I’m keeping track of people who have seen a cougar (mountain lion) in Northern Wisconsin, and now—happily—I can add neighbor Earl to my list.  He has seen a cougar, just west of Phillips.  A few years ago our northern neighbor, Kathy, saw a cougar on County Highway “H”—our road into town.  Other eye-witnesses have surfaced in recent years.  It’s a hoot that for years the Wisconsin DNR denied the existence of this large cat in our state.  A standard answer to the sighting claims was:  “It must have been someone’s escaped pet.”  Or:  “It must have been a bobcat or lynx.”
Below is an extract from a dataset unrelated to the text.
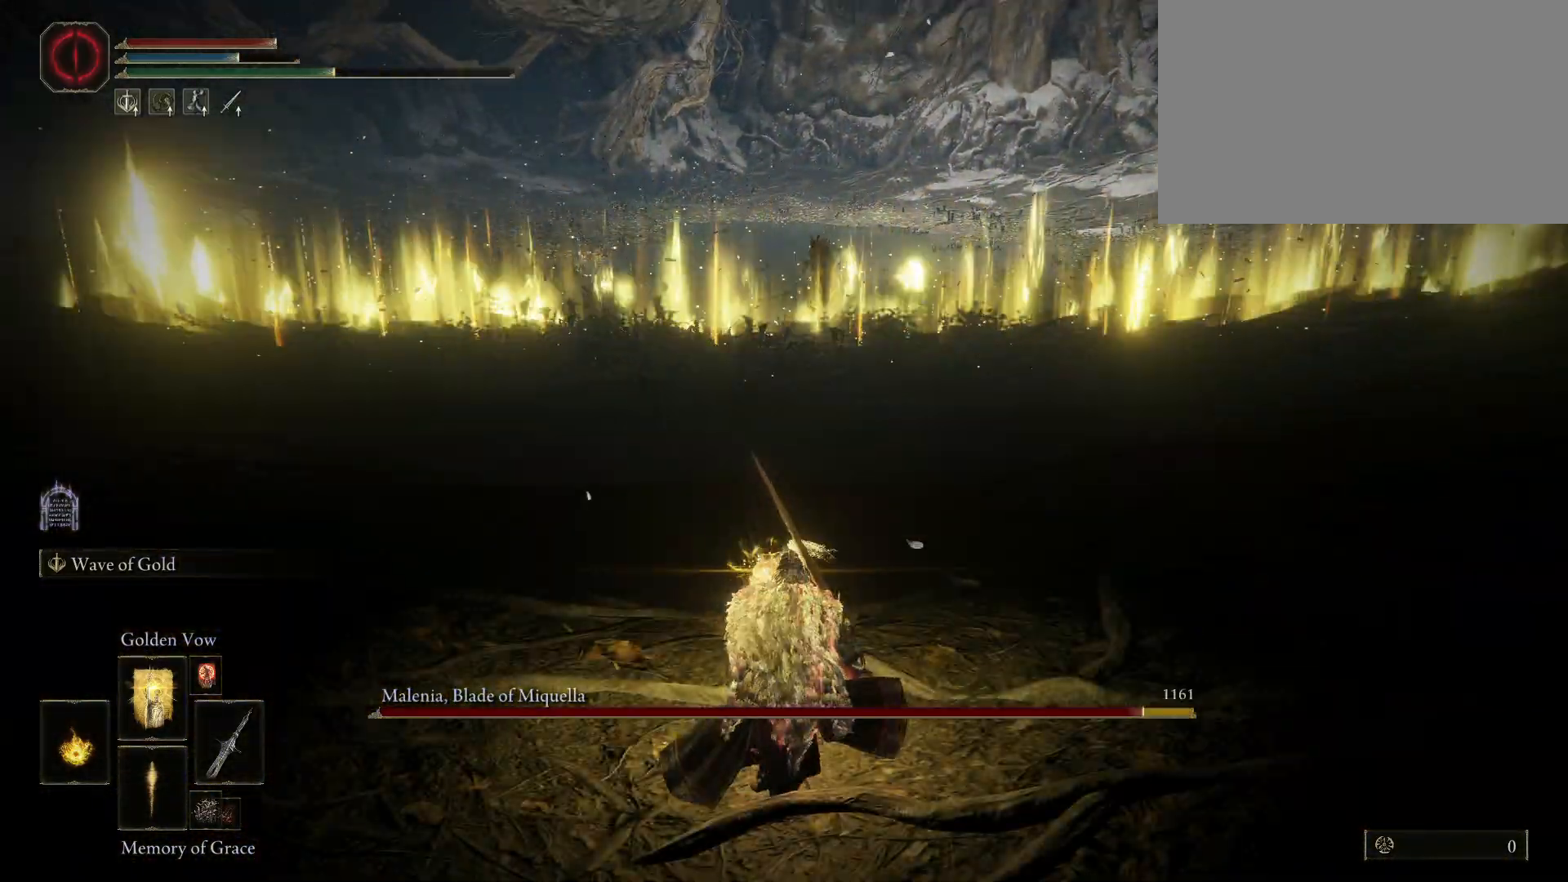
{"keys": [], "mouse": [], "events": []}
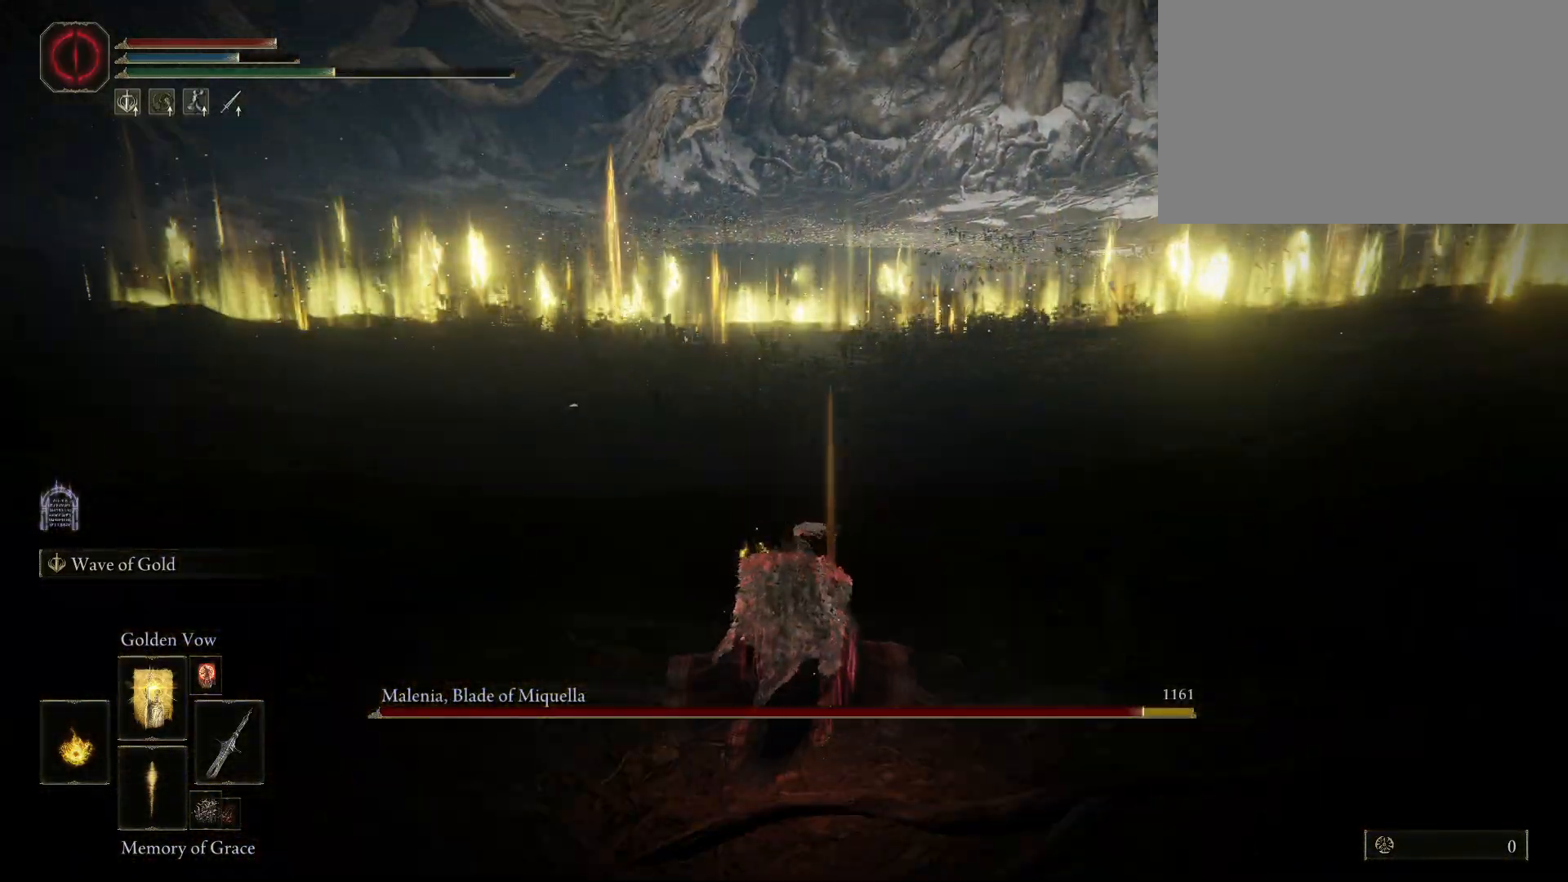
{"keys": [], "mouse": [], "events": []}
The bobcat or lynx reply is especially silly.  Both the bobcat and lynx have tufty ears, and a cougar does not.  Both are smaller than the cougar.  The bobcat has a skimpy tail just a few inches long, while a cougar’s tail is spectacular—measuring from 23 to 33 inches!  Bobcats and lynxes are common around Wisconsin, especially in the north.  It would be hard for anyone who lives there to mistake them for a cougar!

Finally the Wisconsin DNR has admitted to the existence of cougars.  DNR researchers have tested blood samples, tracks, etc., and now they are saying:  “Yes, we have cougars.”  Although I certainly don’t want cougars around my great-grandchildren or dog, I do love knowing they are up there in the deep woods! 

When we lived up north, we had a motion-sensitive camera strapped to a tree outside our bedroom window.  We put a sled filled with deer corn near the camera at night and got photos of visitors while we slept—like the above ↑ shot of one our most commonly-sighted wild mammals, north and south!

One night our camera produced the below ↓ photo.  What is it?  We assume it is a fox, but it’s fun to wonder.  If it’s a fox, it’s not a very hairy one!  The tail looks foxy.  But I like to think it looks a bit cougarish, as well!

The next picture ↓ captured by our night camera highlights one of my favorite critters.  In our family, I think I’m the only foolish one who likes black bears.  Yes, they are distructive and they can be dangerous.  It’s essential to leave your cookies and sandwiches inside when you go walking up there.  And try to avoid Mom and her babies!  But aside from confrontations over food and babies, I’m with Teddy Roosevelt.  I think the bears are cute!  I probably will always think bears are cute!  Otherwise why would I have a home full of benign, make-believe bears (which neither eat nor have babies)?!

Unfortunately, I don’t have a photo of our big canine neighbors up north.  We did see wolves several times, twice on our frozen lake.  My heart nearly stops when I see a wolf.  I certainly don’t want to be mystical about wolves, but they are so beautiful!  My husband can do without them, but I enjoy knowing they are out there—far away from my little children and dog of course!

According to Earl, both the bears and wolves are getting more and more pesky.  Anyway, they make good conversation.  We’re never totally removed from wild nature, even down here in Southern Wisconsin.  Our northern home is only 5 hours away.  Meanwhile our neighbor, Earl, has brought the north right back to our doorstep!   🙂

Margaret L. Been, ©2011 

Note:  I couldn’t resist including the following “rendering” which I did of “Brother Wolf”.  The wild ones are ever close, via my imagination!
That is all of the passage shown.